From the records below, set down exactly the lines starting with the line that contains "right hip: (57, 280, -1)" and going on through the line that contains "left shoulder: (239, 241, -7)". Nothing else is wanted.

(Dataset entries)
***
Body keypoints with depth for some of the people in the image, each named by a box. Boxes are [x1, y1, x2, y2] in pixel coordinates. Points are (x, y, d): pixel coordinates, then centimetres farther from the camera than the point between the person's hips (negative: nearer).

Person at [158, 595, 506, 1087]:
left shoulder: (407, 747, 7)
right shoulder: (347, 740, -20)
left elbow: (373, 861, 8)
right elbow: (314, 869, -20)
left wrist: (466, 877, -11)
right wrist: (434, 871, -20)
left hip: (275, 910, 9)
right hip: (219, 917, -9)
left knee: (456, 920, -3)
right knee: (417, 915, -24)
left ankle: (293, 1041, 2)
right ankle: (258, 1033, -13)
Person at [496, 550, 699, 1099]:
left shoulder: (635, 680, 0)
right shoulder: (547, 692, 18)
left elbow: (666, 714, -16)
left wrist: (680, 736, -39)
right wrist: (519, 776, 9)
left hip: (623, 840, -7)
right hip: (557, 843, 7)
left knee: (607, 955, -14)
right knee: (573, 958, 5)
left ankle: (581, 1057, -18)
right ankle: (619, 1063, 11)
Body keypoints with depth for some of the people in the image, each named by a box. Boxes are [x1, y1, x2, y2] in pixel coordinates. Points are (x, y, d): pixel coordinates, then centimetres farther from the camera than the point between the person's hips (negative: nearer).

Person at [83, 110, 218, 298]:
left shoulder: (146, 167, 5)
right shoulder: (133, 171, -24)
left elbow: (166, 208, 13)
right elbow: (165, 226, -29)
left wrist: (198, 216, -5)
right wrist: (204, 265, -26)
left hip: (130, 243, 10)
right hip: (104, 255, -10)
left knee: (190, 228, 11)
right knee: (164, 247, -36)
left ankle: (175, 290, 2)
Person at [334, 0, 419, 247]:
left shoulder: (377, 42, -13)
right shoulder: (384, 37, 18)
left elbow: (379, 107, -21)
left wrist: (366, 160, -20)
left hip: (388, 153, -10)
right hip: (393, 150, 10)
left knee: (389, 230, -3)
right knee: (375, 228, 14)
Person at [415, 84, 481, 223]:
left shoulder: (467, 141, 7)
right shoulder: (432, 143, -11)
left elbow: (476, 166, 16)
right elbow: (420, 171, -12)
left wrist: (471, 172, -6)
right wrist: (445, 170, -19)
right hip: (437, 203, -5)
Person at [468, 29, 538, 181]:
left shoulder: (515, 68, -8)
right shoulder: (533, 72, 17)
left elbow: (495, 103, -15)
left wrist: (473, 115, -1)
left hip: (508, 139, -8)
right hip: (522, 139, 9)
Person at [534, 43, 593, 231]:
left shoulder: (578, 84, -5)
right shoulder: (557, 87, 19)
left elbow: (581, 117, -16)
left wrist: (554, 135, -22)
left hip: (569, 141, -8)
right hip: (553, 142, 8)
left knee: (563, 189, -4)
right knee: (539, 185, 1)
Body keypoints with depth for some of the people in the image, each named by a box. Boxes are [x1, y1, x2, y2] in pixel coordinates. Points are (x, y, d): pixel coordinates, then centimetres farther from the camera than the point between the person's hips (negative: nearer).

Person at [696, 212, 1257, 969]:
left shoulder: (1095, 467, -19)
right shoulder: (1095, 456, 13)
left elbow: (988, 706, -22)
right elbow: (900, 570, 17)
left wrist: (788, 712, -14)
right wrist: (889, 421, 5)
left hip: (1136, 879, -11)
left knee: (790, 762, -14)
***
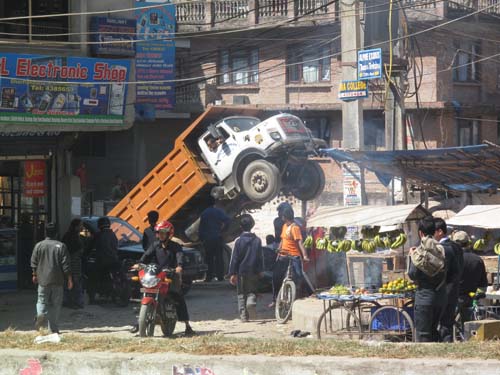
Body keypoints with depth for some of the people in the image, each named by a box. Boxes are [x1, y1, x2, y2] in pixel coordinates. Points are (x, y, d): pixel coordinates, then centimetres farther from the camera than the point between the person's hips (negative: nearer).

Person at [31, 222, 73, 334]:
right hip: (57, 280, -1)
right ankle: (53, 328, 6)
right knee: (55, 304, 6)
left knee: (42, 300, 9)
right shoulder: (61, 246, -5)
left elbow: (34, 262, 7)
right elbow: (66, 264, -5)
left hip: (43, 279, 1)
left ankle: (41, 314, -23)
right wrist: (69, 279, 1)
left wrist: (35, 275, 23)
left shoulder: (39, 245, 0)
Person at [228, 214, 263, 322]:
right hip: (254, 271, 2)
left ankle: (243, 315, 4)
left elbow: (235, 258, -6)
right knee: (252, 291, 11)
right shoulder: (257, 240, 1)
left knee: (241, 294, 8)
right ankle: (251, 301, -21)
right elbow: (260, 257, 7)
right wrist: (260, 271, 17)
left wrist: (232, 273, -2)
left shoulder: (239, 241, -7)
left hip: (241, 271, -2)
***
> _Exercise answer_
right hip: (57, 280, -1)
right ankle: (53, 328, 6)
right knee: (55, 304, 6)
left knee: (42, 300, 9)
right shoulder: (61, 246, -5)
left elbow: (34, 262, 7)
right elbow: (66, 264, -5)
left hip: (43, 279, 1)
left ankle: (41, 314, -23)
right wrist: (69, 279, 1)
left wrist: (35, 275, 23)
left shoulder: (39, 245, 0)
Person at [228, 214, 263, 322]:
right hip: (254, 271, 2)
left ankle: (243, 315, 4)
left elbow: (235, 258, -6)
right knee: (252, 291, 11)
right shoulder: (257, 240, 1)
left knee: (241, 294, 8)
right ankle: (251, 301, -21)
right elbow: (260, 257, 7)
right wrist: (260, 271, 17)
left wrist: (232, 273, -2)
left shoulder: (239, 241, -7)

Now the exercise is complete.